Deep dive into Karpathy's full "Neural Networks: Zero to Hero" course
Implement actual RAG system (LangChain + Chroma + OpenAI embeddings)
Take fast.ai full Practical Deep Learning course
Build actual MCP server for a real use case

If you're moving slower:

Phase 1 is the priority—extend it to 3 weeks if needed
Phase 2 (foundations) can be compressed or skipped if time-pressured
Phases 4-5 can be done "on-demand" when you encounter those specific needs
Focus on exercises over reading—hands-on builds intuition faster

The key metric: Can you evaluate an AI solution proposal and write a 1-page technical assessment covering: viability, cost structure, failure modes, alternative approaches, and team requirements? That's the goal.

Cost Summary

Resource	Cost
All video courses (YouTube, fast.ai, Coursera auditing)	Free
Documentation (Anthropic, OpenAI, Microsoft, etc.)	Free
API experimentation (OpenAI, Anthropic playgrounds)	~$5-10 (optional)
Optional: Coursera verified certificates	~$49 each
Optional: Hands-on RAG implementation	~$20 (API credits)

Minimum cost: $0 (all core resources are free; API experimentation is optional)

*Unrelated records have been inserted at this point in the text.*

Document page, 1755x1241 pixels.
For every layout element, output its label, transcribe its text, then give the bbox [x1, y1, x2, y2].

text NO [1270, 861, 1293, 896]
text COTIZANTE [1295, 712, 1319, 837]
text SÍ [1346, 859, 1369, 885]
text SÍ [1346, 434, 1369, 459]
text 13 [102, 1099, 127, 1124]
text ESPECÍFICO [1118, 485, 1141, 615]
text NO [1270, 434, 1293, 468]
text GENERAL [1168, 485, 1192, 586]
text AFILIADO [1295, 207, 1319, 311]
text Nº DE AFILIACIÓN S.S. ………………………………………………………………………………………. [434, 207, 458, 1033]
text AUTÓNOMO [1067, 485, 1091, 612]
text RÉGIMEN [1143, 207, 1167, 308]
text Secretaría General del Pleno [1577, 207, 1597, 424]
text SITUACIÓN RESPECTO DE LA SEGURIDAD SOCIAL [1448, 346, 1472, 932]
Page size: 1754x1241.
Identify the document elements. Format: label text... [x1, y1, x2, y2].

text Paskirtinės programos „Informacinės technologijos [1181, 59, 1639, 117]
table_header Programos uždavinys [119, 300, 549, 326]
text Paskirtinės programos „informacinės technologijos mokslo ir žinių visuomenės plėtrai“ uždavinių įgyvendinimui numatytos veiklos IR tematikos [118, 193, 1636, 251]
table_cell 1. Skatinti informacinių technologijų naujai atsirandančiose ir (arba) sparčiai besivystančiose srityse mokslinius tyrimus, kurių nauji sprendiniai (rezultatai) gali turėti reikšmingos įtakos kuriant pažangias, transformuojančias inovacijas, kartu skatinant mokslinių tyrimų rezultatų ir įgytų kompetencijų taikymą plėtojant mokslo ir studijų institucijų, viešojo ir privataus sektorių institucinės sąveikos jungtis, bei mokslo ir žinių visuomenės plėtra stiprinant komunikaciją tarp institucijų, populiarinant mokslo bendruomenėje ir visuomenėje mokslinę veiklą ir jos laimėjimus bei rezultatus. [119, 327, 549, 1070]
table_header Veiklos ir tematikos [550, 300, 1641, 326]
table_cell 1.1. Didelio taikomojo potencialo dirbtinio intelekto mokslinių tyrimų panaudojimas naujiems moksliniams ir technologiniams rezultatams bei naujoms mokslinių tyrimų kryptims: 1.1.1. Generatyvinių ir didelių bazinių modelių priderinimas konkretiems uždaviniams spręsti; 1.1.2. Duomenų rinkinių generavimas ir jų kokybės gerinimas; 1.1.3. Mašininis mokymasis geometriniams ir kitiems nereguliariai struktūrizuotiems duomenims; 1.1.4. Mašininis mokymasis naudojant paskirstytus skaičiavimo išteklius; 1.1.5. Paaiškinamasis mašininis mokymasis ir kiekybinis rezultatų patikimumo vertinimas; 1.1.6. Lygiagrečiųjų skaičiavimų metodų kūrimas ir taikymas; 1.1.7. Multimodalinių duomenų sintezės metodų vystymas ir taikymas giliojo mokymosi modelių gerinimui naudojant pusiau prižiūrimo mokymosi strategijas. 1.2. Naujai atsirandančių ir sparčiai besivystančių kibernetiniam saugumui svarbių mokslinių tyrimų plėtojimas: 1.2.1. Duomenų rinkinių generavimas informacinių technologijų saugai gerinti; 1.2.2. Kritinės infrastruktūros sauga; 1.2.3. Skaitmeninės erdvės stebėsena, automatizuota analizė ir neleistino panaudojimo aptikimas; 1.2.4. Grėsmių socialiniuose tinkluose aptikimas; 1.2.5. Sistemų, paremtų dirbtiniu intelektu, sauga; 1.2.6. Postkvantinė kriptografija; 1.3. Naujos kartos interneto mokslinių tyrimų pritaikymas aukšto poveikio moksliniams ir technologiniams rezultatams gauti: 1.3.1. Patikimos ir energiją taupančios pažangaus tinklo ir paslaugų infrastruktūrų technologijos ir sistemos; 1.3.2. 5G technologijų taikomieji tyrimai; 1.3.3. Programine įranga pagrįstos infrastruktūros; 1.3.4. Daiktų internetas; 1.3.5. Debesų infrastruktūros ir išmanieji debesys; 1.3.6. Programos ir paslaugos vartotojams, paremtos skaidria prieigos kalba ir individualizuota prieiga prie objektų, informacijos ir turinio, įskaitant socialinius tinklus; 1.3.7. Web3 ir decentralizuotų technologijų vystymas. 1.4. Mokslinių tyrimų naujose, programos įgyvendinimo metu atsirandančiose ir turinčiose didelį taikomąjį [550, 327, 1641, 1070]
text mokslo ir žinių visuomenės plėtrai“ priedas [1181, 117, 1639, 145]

Success Indicators by Phase

After Phase 1 (Pre-meeting):

You can explain RAG to a non-technical executive and identify when it's appropriate
You can estimate token costs for a proposed AI solution and spot economic red flags
You can distinguish between genuine architectural complexity and unnecessary "agentic" framing
You have a checklist of questions to ask about any AI proposal

After Phase 2 (Foundations):

You understand why fine-tuning differs from RAG at a mechanical level
You can explain when more training data helps vs. when it doesn't
You understand model behavior (sampling, temperature) well enough to configure systems appropriately

After Phase 3 (MCP & Claude Tooling):

You can evaluate MCP server proposals and estimate implementation effort
You understand when to use system prompts/skills vs. RAG for knowledge injection
You know what's possible with computer use and what requires custom infrastructure

After Phase 4 (Production RAG):

You can design evaluation frameworks for RAG systems
You understand production considerations beyond MVP (monitoring, iteration, cost optimization)
You can recommend specific architectural patterns for RAG use cases

After Phase 5 (Decision Frameworks):

You have reusable frameworks for rapid evaluation of AI proposals
You can generate technical assessments of proposals in <30 minutes
You can confidently recommend offshore-suitable vs. senior-required work
You maintain technical credibility while translating between technical and business stakeholders

Meta Notes on Learning Approach

Why this structure:

Front-loaded actionability: Phase 1 gets you to "credible evaluator" in 15 days, even though it's pedagogically backwards
Foundations when they're most useful: After seeing practical applications, foundations make more sense
Exercise-heavy: Each phase includes hands-on work because concepts without application don't stick
Reference-optimized: Materials chosen for ongoing utility, not just one-time reading
Economic focus: Unusual for learning plans, but critical for your role as solution architect

Learning philosophy: You're not trying to become an ML engineer—you're building "informed buyer" expertise. The goal is knowing enough to ask the right questions, spot impossible claims, and translate between technical possibilities and business requirements. This requires deeper understanding than typical "intro to AI" content, but different depth than an implementer needs.